Capital Flight from China Causing Bitcoin’s Pump: Kyle Bass

Well known fund manager of Hayman Capital Management, Kyle Bass, believes that the current run-up in Bitcoin is has been caused by global trade tension, Yuan devaluation, and capital leaving China. In an interview with Yahoo, Kyle emphasized that while capital is leaving China through gold and Bitcoin, the rising market will be cut short by a potential economic crisis, August 7, 2019.

Real Returns and Cryptoassets

According to Kyle Bass, Bitcoin’s current sentiment will not persist beyond a certain level owing to expansionary monetary policy from global central banks. Bass believes that as central banks position themselves for quantitative easing, currencies will weaken and it will force the price of Bitcoin and other assets to artificially ease upward.

Bass has been a vocal advocate countering claims that China allows the Yuan to be massively devalued. According to many experts, as well as Bass, the Yuan would be beaten down by an extra 30-40 percent if it was pegged via a floating exchange rate mechanism.

He also pointed out structural deformities in China’s banking system which are the biggest anchor for their dream to fly. State-run entities soak up all the liquidity from the traditional banking system, making shadow banking the only viable option for most businesses and individuals.

With regard to Bitcoin, Bass’ claims seem to assert that he believes either gold and Bitcoin are speculative or they are both safe havens. Either way, his logic is sound and is one of the few coherent views regarding current economic turmoil.

China’s From Here on Out

The largest Asian country has been a driving force in this bull market. From the government infographic explaining the use of Bitcoin by investors using stablecoins as a means of pushing capital out of China, their impact on the market is significant.

But as Kyle Bass points out, structural deformities in their economy run much deeper than what is seen on the surface.
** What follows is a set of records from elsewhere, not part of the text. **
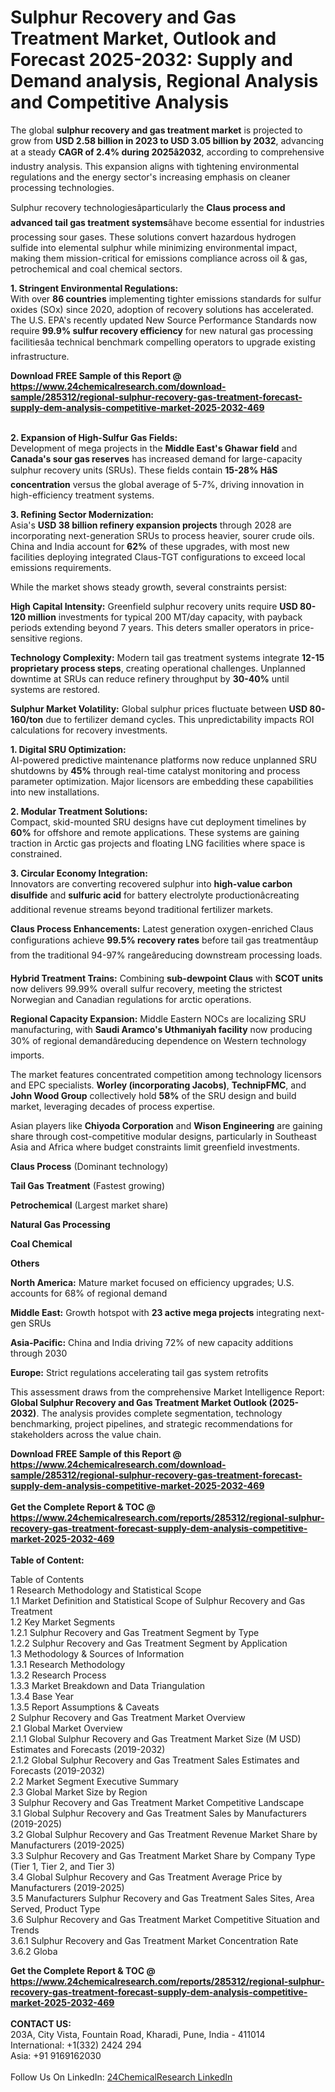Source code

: <h1>Sulphur Recovery and Gas Treatment Market, Outlook and Forecast 2025-2032: Supply and Demand analysis, Regional Analysis and Competitive Analysis</h1><p>The global <strong>sulphur recovery and gas treatment market</strong> is projected to grow from <strong>USD 2.58 billion in 2023 to USD 3.05 billion by 2032</strong>, advancing at a steady <strong>CAGR of 2.4% during 2025â2032</strong>, according to comprehensive industry analysis. This expansion aligns with tightening environmental regulations and the energy sector's increasing emphasis on cleaner processing technologies.</p><p>Sulphur recovery technologiesâparticularly the <strong>Claus process and advanced tail gas treatment systems</strong>âhave become essential for industries processing sour gases. These solutions convert hazardous hydrogen sulfide into elemental sulphur while minimizing environmental impact, making them mission-critical for emissions compliance across oil &amp; gas, petrochemical and coal chemical sectors.</p><p><strong>1. Stringent Environmental Regulations:</strong><br>
With over <strong>86 countries</strong> implementing tighter emissions standards for sulfur oxides (SOx) since 2020, adoption of recovery solutions has accelerated. The U.S. EPA's recently updated New Source Performance Standards now require <strong>99.9% sulfur recovery efficiency</strong> for new natural gas processing facilitiesâa technical benchmark compelling operators to upgrade existing infrastructure.</p><div><b>Download FREE Sample of this Report @ 
            <a href="https://www.24chemicalresearch.com/download-sample/285312/regional-sulphur-recovery-gas-treatment-forecast-supply-dem-analysis-competitive-market-2025-2032-469">
            https://www.24chemicalresearch.com/download-sample/285312/regional-sulphur-recovery-gas-treatment-forecast-supply-dem-analysis-competitive-market-2025-2032-469</a></b></div><br><p><strong>2. Expansion of High-Sulfur Gas Fields:</strong><br>
Development of mega projects in the <strong>Middle East's Ghawar field</strong> and <strong>Canada's sour gas reserves</strong> has increased demand for large-capacity sulphur recovery units (SRUs). These fields contain <strong>15-28% HâS concentration</strong> versus the global average of 5-7%, driving innovation in high-efficiency treatment systems.</p><p><strong>3. Refining Sector Modernization:</strong><br>
Asia's <strong>USD 38 billion refinery expansion projects</strong> through 2028 are incorporating next-generation SRUs to process heavier, sourer crude oils. China and India account for <strong>62%</strong> of these upgrades, with most new facilities deploying integrated Claus-TGT configurations to exceed local emissions requirements.</p><p>While the market shows steady growth, several constraints persist:</p><p><strong>High Capital Intensity:</strong> Greenfield sulphur recovery units require <strong>USD 80-120 million</strong> investments for typical 200 MT/day capacity, with payback periods extending beyond 7 years. This deters smaller operators in price-sensitive regions.</p><p><strong>Technology Complexity:</strong> Modern tail gas treatment systems integrate <strong>12-15 proprietary process steps</strong>, creating operational challenges. Unplanned downtime at SRUs can reduce refinery throughput by <strong>30-40%</strong> until systems are restored.</p><p><strong>Sulphur Market Volatility:</strong> Global sulphur prices fluctuate between <strong>USD 80-160/ton</strong> due to fertilizer demand cycles. This unpredictability impacts ROI calculations for recovery investments.</p><p><strong>1. Digital SRU Optimization:</strong><br>
AI-powered predictive maintenance platforms now reduce unplanned SRU shutdowns by <strong>45%</strong> through real-time catalyst monitoring and process parameter optimization. Major licensors are embedding these capabilities into new installations.</p><p><strong>2. Modular Treatment Solutions:</strong><br>
Compact, skid-mounted SRU designs have cut deployment timelines by <strong>60%</strong> for offshore and remote applications. These systems are gaining traction in Arctic gas projects and floating LNG facilities where space is constrained.</p><p><strong>3. Circular Economy Integration:</strong><br>
Innovators are converting recovered sulphur into <strong>high-value carbon disulfide</strong> and <strong>sulfuric acid</strong> for battery electrolyte productionâcreating additional revenue streams beyond traditional fertilizer markets.</p><p><strong>Claus Process Enhancements:</strong> Latest generation oxygen-enriched Claus configurations achieve <strong>99.5% recovery rates</strong> before tail gas treatmentâup from the traditional 94-97% rangeâreducing downstream processing loads.</p><p><strong>Hybrid Treatment Trains:</strong> Combining <strong>sub-dewpoint Claus</strong> with <strong>SCOT units</strong> now delivers 99.99% overall sulfur recovery, meeting the strictest Norwegian and Canadian regulations for arctic operations.</p><p><strong>Regional Capacity Expansion:</strong> Middle Eastern NOCs are localizing SRU manufacturing, with <strong>Saudi Aramco's Uthmaniyah facility</strong> now producing 30% of regional demandâreducing dependence on Western technology imports.</p><p>The market features concentrated competition among technology licensors and EPC specialists. <strong>Worley (incorporating Jacobs)</strong>, <strong>TechnipFMC</strong>, and <strong>John Wood Group</strong> collectively hold <strong>58%</strong> of the SRU design and build market, leveraging decades of process expertise.</p><p>Asian players like <strong>Chiyoda Corporation</strong> and <strong>Wison Engineering</strong> are gaining share through cost-competitive modular designs, particularly in Southeast Asia and Africa where budget constraints limit greenfield investments.</p><p><strong>Claus Process</strong> (Dominant technology)</p><p><strong>Tail Gas Treatment</strong> (Fastest growing)</p><p><strong>Petrochemical</strong> (Largest market share)</p><p><strong>Natural Gas Processing</strong></p><p><strong>Coal Chemical</strong></p><p><strong>Others</strong></p><p><strong>North America:</strong> Mature market focused on efficiency upgrades; U.S. accounts for 68% of regional demand</p><p><strong>Middle East:</strong> Growth hotspot with <strong>23 active mega projects</strong> integrating next-gen SRUs</p><p><strong>Asia-Pacific:</strong> China and India driving 72% of new capacity additions through 2030</p><p><strong>Europe:</strong> Strict regulations accelerating tail gas system retrofits</p><p>This assessment draws from the comprehensive Market Intelligence Report: <strong>Global Sulphur Recovery and Gas Treatment Market Outlook (2025-2032)</strong>. The analysis provides complete segmentation, technology benchmarking, project pipelines, and strategic recommendations for stakeholders across the value chain.</p><div><b>Download FREE Sample of this Report @ 
            <a href="https://www.24chemicalresearch.com/download-sample/285312/regional-sulphur-recovery-gas-treatment-forecast-supply-dem-analysis-competitive-market-2025-2032-469">
            https://www.24chemicalresearch.com/download-sample/285312/regional-sulphur-recovery-gas-treatment-forecast-supply-dem-analysis-competitive-market-2025-2032-469</a></b></div><br><div><b>Get the Complete Report & TOC @ 
            <a href="https://www.24chemicalresearch.com/reports/285312/regional-sulphur-recovery-gas-treatment-forecast-supply-dem-analysis-competitive-market-2025-2032-469">
            https://www.24chemicalresearch.com/reports/285312/regional-sulphur-recovery-gas-treatment-forecast-supply-dem-analysis-competitive-market-2025-2032-469</a></b></div><br>
            <b>Table of Content:</b><p>Table of Contents<br />
1 Research Methodology and Statistical Scope<br />
1.1 Market Definition and Statistical Scope of Sulphur Recovery and Gas Treatment<br />
1.2 Key Market Segments<br />
1.2.1 Sulphur Recovery and Gas Treatment Segment by Type<br />
1.2.2 Sulphur Recovery and Gas Treatment Segment by Application<br />
1.3 Methodology & Sources of Information<br />
1.3.1 Research Methodology<br />
1.3.2 Research Process<br />
1.3.3 Market Breakdown and Data Triangulation<br />
1.3.4 Base Year<br />
1.3.5 Report Assumptions & Caveats<br />
2 Sulphur Recovery and Gas Treatment Market Overview<br />
2.1 Global Market Overview<br />
2.1.1 Global Sulphur Recovery and Gas Treatment Market Size (M USD) Estimates and Forecasts (2019-2032)<br />
2.1.2 Global Sulphur Recovery and Gas Treatment Sales Estimates and Forecasts (2019-2032)<br />
2.2 Market Segment Executive Summary<br />
2.3 Global Market Size by Region<br />
3 Sulphur Recovery and Gas Treatment Market Competitive Landscape<br />
3.1 Global Sulphur Recovery and Gas Treatment Sales by Manufacturers (2019-2025)<br />
3.2 Global Sulphur Recovery and Gas Treatment Revenue Market Share by Manufacturers (2019-2025)<br />
3.3 Sulphur Recovery and Gas Treatment Market Share by Company Type (Tier 1, Tier 2, and Tier 3)<br />
3.4 Global Sulphur Recovery and Gas Treatment Average Price by Manufacturers (2019-2025)<br />
3.5 Manufacturers Sulphur Recovery and Gas Treatment Sales Sites, Area Served, Product Type<br />
3.6 Sulphur Recovery and Gas Treatment Market Competitive Situation and Trends<br />
3.6.1 Sulphur Recovery and Gas Treatment Market Concentration Rate<br />
3.6.2 Globa</p><div><b>Get the Complete Report & TOC @ 
            <a href="https://www.24chemicalresearch.com/reports/285312/regional-sulphur-recovery-gas-treatment-forecast-supply-dem-analysis-competitive-market-2025-2032-469">
            https://www.24chemicalresearch.com/reports/285312/regional-sulphur-recovery-gas-treatment-forecast-supply-dem-analysis-competitive-market-2025-2032-469</a></b></div><br><b>CONTACT US:</b><br>
            203A, City Vista, Fountain Road, Kharadi, Pune, India - 411014<br>
            International: +1(332) 2424 294<br>
            Asia: +91 9169162030 <br><br>
            Follow Us On LinkedIn: <a href="https://www.linkedin.com/company/24chemicalresearch/">24ChemicalResearch LinkedIn</a>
Their currency reserves are running out and their deficit continues to grow; corporate debt as a proportion of GDP has zoomed past 300 percent and shows no major signs of slowing down.

To cripple China, the United States just has to cut them off from SWIFT. They already have a strong reason to do so as they have been conducting business with entities in Russia and Iran who have had economic sanctions imposed on them.